The reports include specific data points that exchanges and regulators need: deposit addresses where stolen funds arrived, transaction hashes that prove the connection to the original theft, the amount received at each address, and the date and time of each transaction. This level of detail transforms a general report of theft into a concrete action plan.

For law enforcement, the evidence-organized reports produced by systems like RiskTagger provide the foundation for criminal investigations. By identifying high-priority risk accounts and organizing public evidence into verifiable forensic reports, these tools reduce the time required to build a case and increase the likelihood of asset recovery.

What Are the Limitations of AI-Driven Crypto Investigation?

Despite their accuracy, these systems face inherent limitations. They can only trace funds that remain on public blockchains; once cryptocurrency is converted to traditional currency through a regulated exchange or moved to a private wallet, the trail becomes much harder to follow. Additionally, while the AI agents can identify addresses and transaction patterns, they cannot determine the real-world identity behind those addresses without additional information from exchanges or law enforcement databases.

Cross-chain discontinuity presents another challenge. When stolen funds move from one blockchain to another through a bridge protocol (a service that transfers assets between blockchains), the connection can become unclear if the bridge itself is compromised or if the attacker uses multiple bridges in sequence. The AI systems must reconstruct these connections from fragmented evidence, which is possible but requires more complex reasoning.

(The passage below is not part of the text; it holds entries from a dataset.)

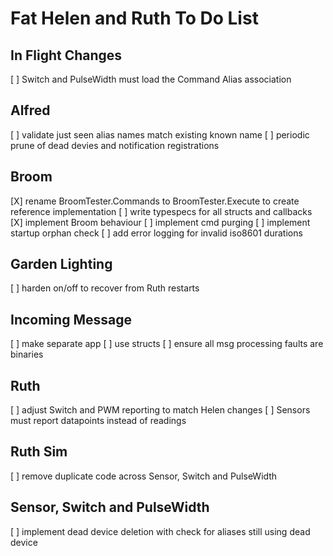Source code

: # Fat Helen and Ruth To Do List

## In Flight Changes

[ ] Switch and PulseWidth must load the Command Alias association

## Alfred

[ ] validate just seen alias names match existing known name
[ ] periodic prune of dead devies and notification registrations

## Broom

[X] rename BroomTester.Commands to BroomTester.Execute to create reference implementation
[ ] write typespecs for all structs and callbacks
[X] implement Broom behaviour
[ ] implement cmd purging
[ ] implement startup orphan check
[ ] add error logging for invalid iso8601 durations

## Garden Lighting

[ ] harden on/off to recover from Ruth restarts

## Incoming Message

[ ] make separate app
[ ] use structs
[ ] ensure all msg processing faults are binaries

## Ruth

[ ] adjust Switch and PWM reporting to match Helen changes
[ ] Sensors must report datapoints instead of readings

## Ruth Sim

[ ] remove duplicate code across Sensor, Switch and PulseWidth

## Sensor, Switch and PulseWidth

[ ] implement dead device deletion with check for aliases still using dead device
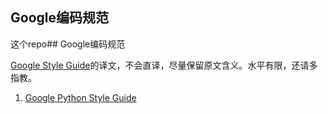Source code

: ## Google编码规范

这个repo## Google编码规范

[Google Style Guide](https://github.com/google/styleguide)的译文，不会直译，尽量保留原文含义。水平有限，还请多指教。

1. [Google Python Style Guide](https://github.com/nkcoder/google-style-guide-cn/blob/master/google-python-style-guide-cn.md)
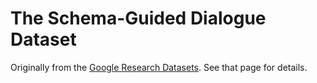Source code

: # The Schema-Guided Dialogue Dataset

Originally from the
[Google Research
Datasets](https://github.com/google-research-datasets/dstc8-schema-guided-dialogue/blob/main/README.md).
See that page for details.
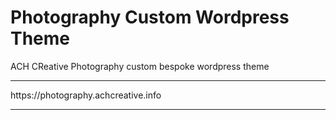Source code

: 

Photography Custom Wordpress Theme
===
ACH CReative Photography custom bespoke wordpress theme
<hr>
https://photography.achcreative.info
<hr>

The systems also depend on the quality of initial incident information. If the seed addresses or affected assets are incorrectly identified, the entire investigation can follow a false trail. This is why the Key-clue Extractor component of RiskTagger is designed to carefully extract information from public incident materials and ask follow-up questions to build an accurate case foundation.

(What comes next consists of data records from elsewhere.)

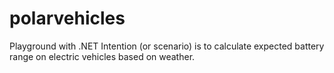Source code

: # polarvehicles
Playground with .NET
Intention (or scenario) is to calculate expected battery range on electric vehicles based on weather.
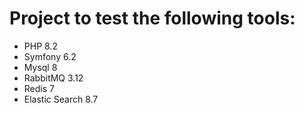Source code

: # Project to test the following tools:
+ PHP 8.2
+ Symfony 6.2
+ Mysql 8
+ RabbitMQ 3.12
+ Redis 7
+ Elastic Search 8.7
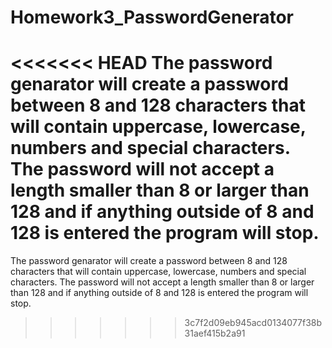 # Homework3_PasswordGenerator

<<<<<<< HEAD
The password genarator will create a password between 8 and 128 characters that will contain uppercase, lowercase, numbers and special characters. The password will not accept a length smaller than 8 or larger than 128 and if anything outside of 8 and 128 is entered the program will stop.
=======
The password genarator will create a password between 8 and 128 characters that will contain uppercase, lowercase, numbers and special characters.  The password will not accept a length smaller than 8 or larger than 128 and if anything outside of 8 and 128 is entered the program will stop.

>>>>>>> 3c7f2d09eb945acd0134077f38b31aef415b2a91
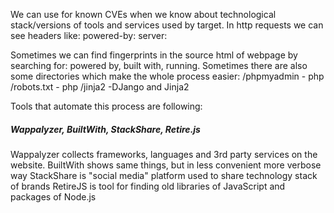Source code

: We can use for known CVEs when we know about technological stack/versions of tools and services used by target.
In http requests we can see headers like:
powered-by:
server:

Sometimes we can find fingerprints in the source html of webpage by searching for: powered by, built with, running. Sometimes there are also some directories which make the whole process easier:
/phpmyadmin - php
/robots.txt - php
/jinja2 -DJango and Jinja2

Tools that automate this process are following:
##### **Wappalyzer, BuiltWith, StackShare, Retire.js**
Wappalyzer collects frameworks, languages and 3rd party services on the website.
BuiltWith shows same things, but in less convenient more verbose way
StackShare is "social media" platform used to share technology stack of brands
RetireJS is tool for finding old libraries of JavaScript and packages of Node.js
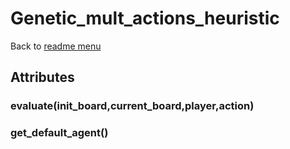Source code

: # Genetic_mult_actions_heuristic
Back to [readme menu](../README.md)

## Attributes
### evaluate(init_board,current_board,player,action)
### get_default_agent()
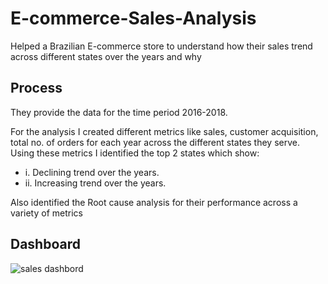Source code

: # E-commerce-Sales-Analysis

Helped a Brazilian E-commerce store to understand how their sales trend across different states over the years and why


## Process

They provide the data for the time period 2016-2018.

For the analysis I created different metrics like sales, customer acquisition, total no. of orders for each year across the different states they serve. Using these metrics I identified the top 2 states which show: 

* i. Declining trend over the years.
* ii. Increasing trend over the years.

Also identified the Root cause analysis for their performance across a variety of metrics


## Dashboard
![sales dashbord](https://user-images.githubusercontent.com/53686812/200105689-9681b90e-014d-47b0-b790-ba9d1dc923a6.PNG)
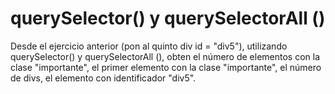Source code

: # querySelector() y querySelectorAll ()

Desde el ejercicio anterior (pon al quinto div id = "div5"), utilizando querySelector() y querySelectorAll (), obten el número de elementos con la clase "importante", el primer elemento con la clase "importante", el número de divs, el elemento con identificador "div5".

As cryptocurrency theft and money laundering become more sophisticated, AI-powered investigation tools represent a significant shift in how the industry responds to security incidents. By automating the labor-intensive process of tracing stolen assets and identifying high-risk accounts, these systems enable faster recovery efforts and provide law enforcement with the detailed evidence needed to pursue criminal cases. The high accuracy rates achieved in real-world testing suggest that AI agents will become standard tools in the cryptocurrency security and compliance toolkit.